- _DATA SUPPLIED_:
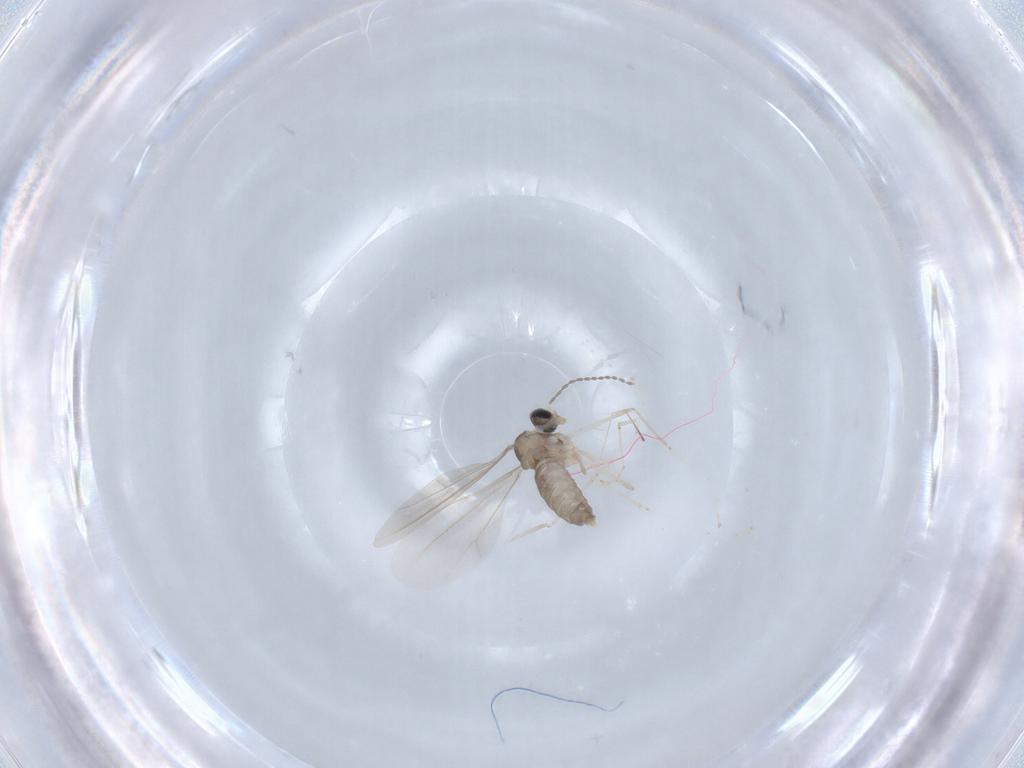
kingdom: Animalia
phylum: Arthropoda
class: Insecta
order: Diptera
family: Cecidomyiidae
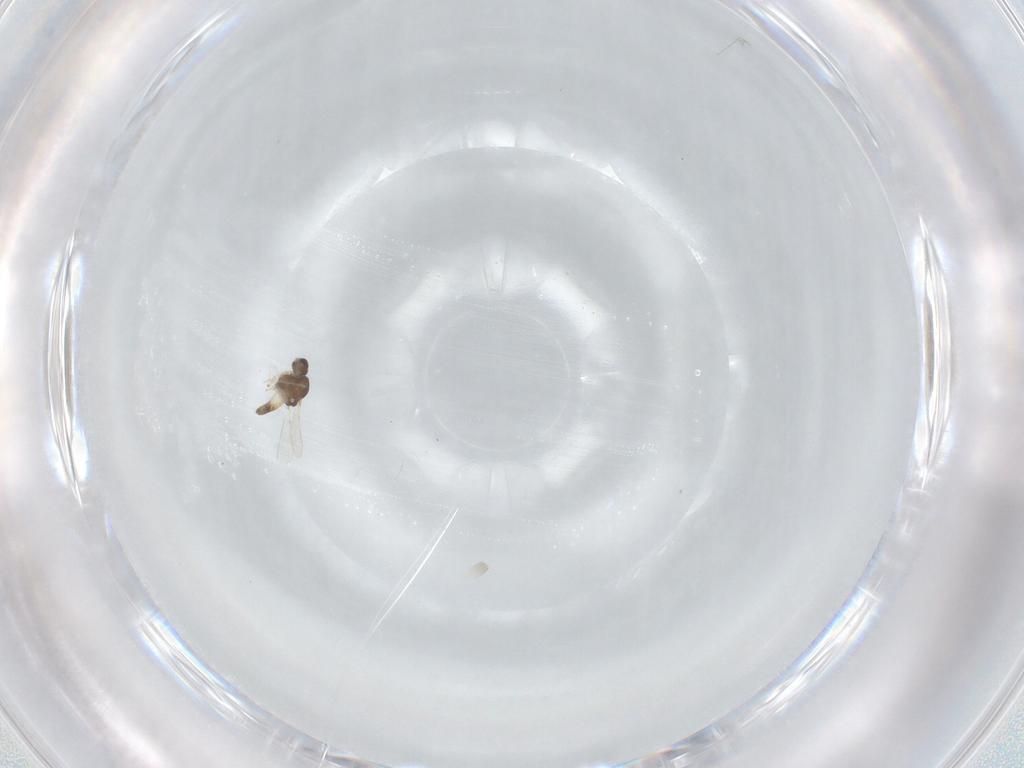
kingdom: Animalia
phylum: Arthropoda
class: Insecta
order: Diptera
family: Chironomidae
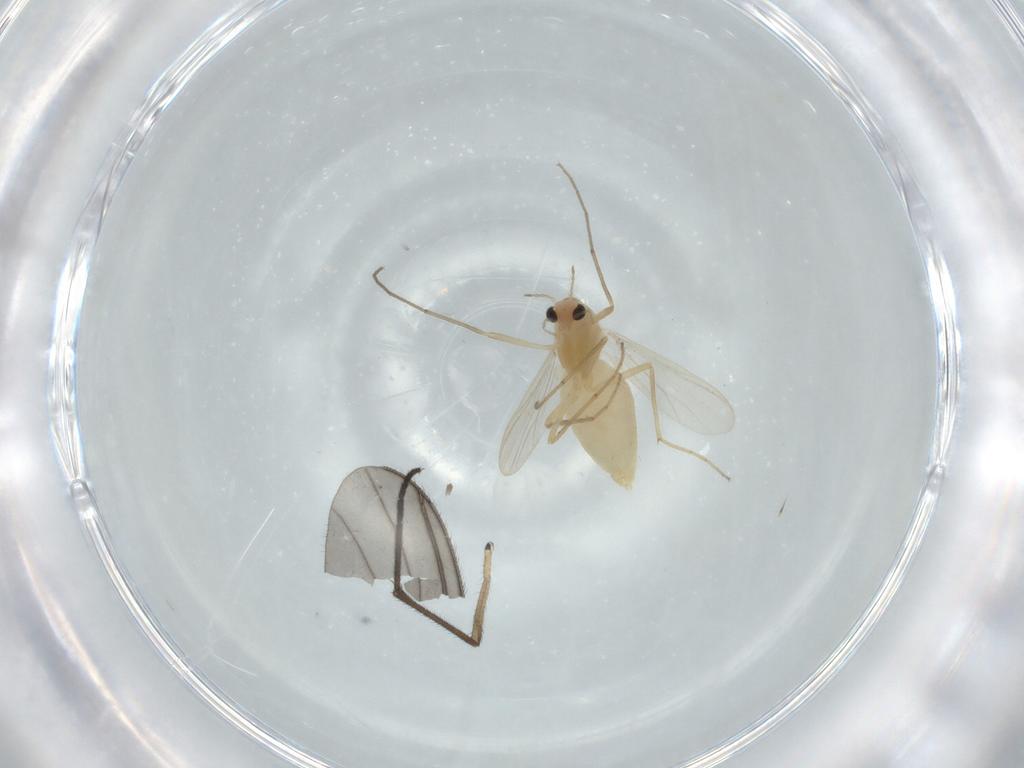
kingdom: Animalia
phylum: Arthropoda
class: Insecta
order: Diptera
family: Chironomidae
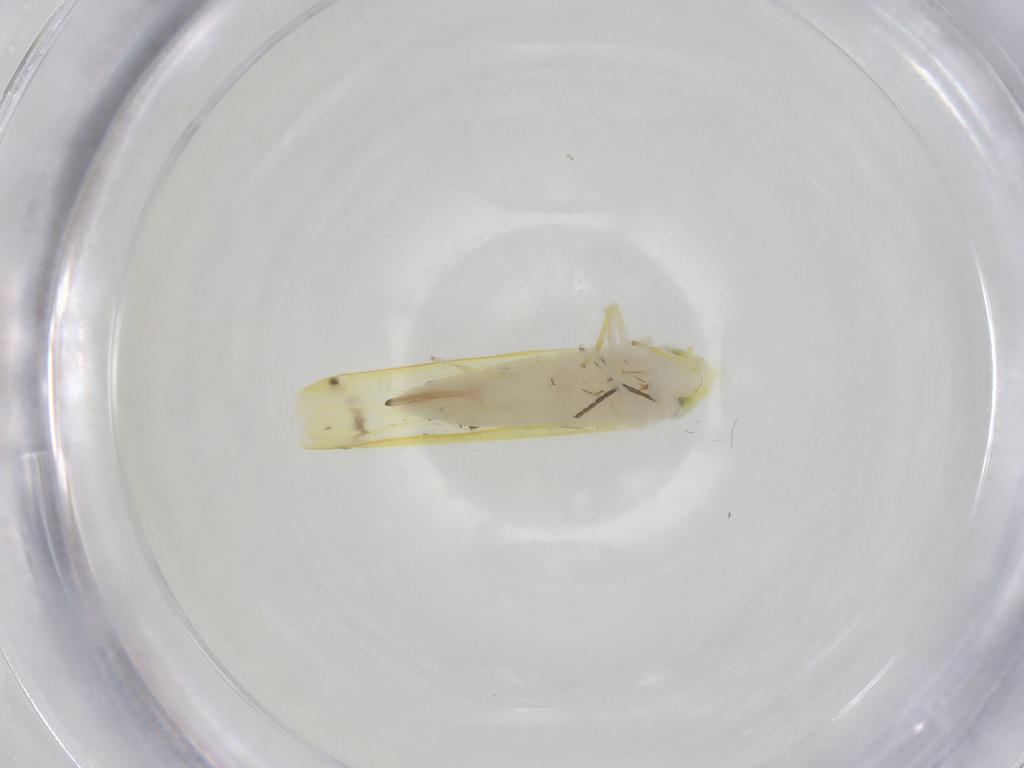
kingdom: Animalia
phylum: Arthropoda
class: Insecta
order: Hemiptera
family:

- _YOUR TASK_: Render every line of the listing as a JSON list of strings, one string per line with blank lines omitted, and leave the pictures out of the answer.

- _CORRECT RESPONSE_:
[
  "kingdom: Animalia",
  "phylum: Arthropoda",
  "class: Insecta",
  "order: Diptera",
  "family: Cecidomyiidae",
  "kingdom: Animalia",
  "phylum: Arthropoda",
  "class: Insecta",
  "order: Diptera",
  "family: Chironomidae",
  "kingdom: Animalia",
  "phylum: Arthropoda",
  "class: Insecta",
  "order: Diptera",
  "family: Chironomidae",
  "kingdom: Animalia",
  "phylum: Arthropoda",
  "class: Insecta",
  "order: Hemiptera",
  "family:"
]